• Given data:

■ ■ ■ ■ ■ ■ ■

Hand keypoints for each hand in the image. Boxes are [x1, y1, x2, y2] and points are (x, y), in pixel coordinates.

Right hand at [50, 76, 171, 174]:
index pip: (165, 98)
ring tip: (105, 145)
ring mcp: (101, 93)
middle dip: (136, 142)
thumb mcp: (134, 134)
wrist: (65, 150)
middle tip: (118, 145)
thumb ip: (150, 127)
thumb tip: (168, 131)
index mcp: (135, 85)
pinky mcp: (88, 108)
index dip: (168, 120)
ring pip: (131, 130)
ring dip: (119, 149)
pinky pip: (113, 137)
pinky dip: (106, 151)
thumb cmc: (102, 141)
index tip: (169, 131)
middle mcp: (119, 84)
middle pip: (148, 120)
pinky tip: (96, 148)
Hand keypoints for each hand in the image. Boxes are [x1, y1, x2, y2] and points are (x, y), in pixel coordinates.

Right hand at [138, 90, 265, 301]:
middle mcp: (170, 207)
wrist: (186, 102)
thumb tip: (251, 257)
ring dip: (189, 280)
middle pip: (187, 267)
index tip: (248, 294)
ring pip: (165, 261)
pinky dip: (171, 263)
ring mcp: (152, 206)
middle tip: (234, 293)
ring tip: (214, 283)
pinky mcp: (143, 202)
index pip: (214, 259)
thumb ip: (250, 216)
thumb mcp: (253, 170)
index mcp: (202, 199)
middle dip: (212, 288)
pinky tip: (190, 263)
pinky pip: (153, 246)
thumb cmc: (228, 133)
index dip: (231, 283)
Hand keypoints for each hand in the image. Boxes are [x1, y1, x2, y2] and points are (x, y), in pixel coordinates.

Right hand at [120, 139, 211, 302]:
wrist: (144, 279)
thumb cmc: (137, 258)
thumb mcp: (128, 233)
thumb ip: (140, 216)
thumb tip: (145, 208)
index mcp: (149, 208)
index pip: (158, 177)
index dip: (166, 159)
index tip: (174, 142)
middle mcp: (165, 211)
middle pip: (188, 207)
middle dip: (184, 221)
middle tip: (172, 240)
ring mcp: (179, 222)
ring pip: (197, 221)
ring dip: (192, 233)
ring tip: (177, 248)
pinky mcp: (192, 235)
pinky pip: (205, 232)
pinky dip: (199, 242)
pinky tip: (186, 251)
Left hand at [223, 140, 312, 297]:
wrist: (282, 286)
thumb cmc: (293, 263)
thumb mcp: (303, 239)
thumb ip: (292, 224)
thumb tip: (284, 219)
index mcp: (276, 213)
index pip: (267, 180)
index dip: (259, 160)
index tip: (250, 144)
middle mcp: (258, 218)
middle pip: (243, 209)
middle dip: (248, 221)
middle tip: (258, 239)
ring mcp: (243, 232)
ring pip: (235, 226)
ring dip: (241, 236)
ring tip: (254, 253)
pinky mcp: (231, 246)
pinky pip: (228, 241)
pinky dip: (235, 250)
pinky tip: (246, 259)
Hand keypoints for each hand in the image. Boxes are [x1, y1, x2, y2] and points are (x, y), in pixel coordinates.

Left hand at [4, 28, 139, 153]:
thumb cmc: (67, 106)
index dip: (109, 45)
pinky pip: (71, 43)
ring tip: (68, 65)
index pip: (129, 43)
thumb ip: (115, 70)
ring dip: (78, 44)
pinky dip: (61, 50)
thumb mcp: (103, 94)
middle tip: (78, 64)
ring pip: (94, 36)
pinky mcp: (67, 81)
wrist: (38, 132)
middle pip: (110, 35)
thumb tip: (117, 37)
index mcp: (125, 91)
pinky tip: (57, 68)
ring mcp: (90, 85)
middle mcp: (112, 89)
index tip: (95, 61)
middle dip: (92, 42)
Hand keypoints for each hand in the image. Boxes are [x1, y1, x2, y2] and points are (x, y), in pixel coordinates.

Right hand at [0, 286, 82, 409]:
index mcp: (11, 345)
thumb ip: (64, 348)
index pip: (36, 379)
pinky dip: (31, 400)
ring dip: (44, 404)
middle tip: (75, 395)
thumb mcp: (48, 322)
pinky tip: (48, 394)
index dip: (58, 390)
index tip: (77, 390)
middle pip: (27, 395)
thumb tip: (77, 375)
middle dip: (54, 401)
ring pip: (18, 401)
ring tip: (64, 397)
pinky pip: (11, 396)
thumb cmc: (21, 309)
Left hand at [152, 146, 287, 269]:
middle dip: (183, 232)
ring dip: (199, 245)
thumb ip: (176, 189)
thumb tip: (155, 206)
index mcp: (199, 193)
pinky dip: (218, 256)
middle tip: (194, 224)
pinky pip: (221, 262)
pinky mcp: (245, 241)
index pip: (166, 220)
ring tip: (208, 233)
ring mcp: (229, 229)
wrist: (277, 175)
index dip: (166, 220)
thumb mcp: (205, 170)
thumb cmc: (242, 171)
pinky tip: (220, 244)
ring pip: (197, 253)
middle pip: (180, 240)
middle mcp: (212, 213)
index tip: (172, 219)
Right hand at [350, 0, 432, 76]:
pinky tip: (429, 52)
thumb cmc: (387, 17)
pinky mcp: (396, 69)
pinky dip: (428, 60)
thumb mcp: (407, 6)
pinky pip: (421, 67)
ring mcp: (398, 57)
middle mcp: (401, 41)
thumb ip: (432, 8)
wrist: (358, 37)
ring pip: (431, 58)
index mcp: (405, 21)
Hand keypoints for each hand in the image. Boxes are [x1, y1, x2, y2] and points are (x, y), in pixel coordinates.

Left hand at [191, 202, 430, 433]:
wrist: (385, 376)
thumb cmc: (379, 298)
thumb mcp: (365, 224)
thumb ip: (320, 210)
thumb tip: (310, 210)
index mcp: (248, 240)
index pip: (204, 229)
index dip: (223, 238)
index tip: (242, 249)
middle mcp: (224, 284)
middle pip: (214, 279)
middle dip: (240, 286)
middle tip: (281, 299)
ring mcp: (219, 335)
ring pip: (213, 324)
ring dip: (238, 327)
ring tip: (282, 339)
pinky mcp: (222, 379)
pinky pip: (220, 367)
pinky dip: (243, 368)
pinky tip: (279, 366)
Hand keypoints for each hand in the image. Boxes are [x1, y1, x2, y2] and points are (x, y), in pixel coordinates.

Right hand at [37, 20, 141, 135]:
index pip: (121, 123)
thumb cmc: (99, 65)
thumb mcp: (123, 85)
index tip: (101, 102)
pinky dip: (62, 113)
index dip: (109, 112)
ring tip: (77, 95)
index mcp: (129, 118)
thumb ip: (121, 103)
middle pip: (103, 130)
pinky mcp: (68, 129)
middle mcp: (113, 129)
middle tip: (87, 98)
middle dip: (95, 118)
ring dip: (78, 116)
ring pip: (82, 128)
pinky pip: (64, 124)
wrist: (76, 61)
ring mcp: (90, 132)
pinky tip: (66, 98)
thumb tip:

■ ■ ■ ■ ■ ■ ■

• Problem statement:
What you give back should be only the lines of the records above, starting at the line with "ring tip: (64, 397)" and ending at the line with "middle pip: (180, 240)", restated word for word.

• Output:
ring tip: (64, 397)
pinky pip: (11, 396)
thumb cmc: (21, 309)
Left hand at [152, 146, 287, 269]:
middle dip: (183, 232)
ring dip: (199, 245)
thumb ip: (176, 189)
thumb tip: (155, 206)
index mcp: (199, 193)
pinky dip: (218, 256)
middle tip: (194, 224)
pinky pip: (221, 262)
pinky mcp: (245, 241)
index pip: (166, 220)
ring tip: (208, 233)
ring mcp: (229, 229)
wrist: (277, 175)
index dip: (166, 220)
thumb mcp: (205, 170)
thumb cmc: (242, 171)
pinky tip: (220, 244)
ring pip: (197, 253)
middle pip: (180, 240)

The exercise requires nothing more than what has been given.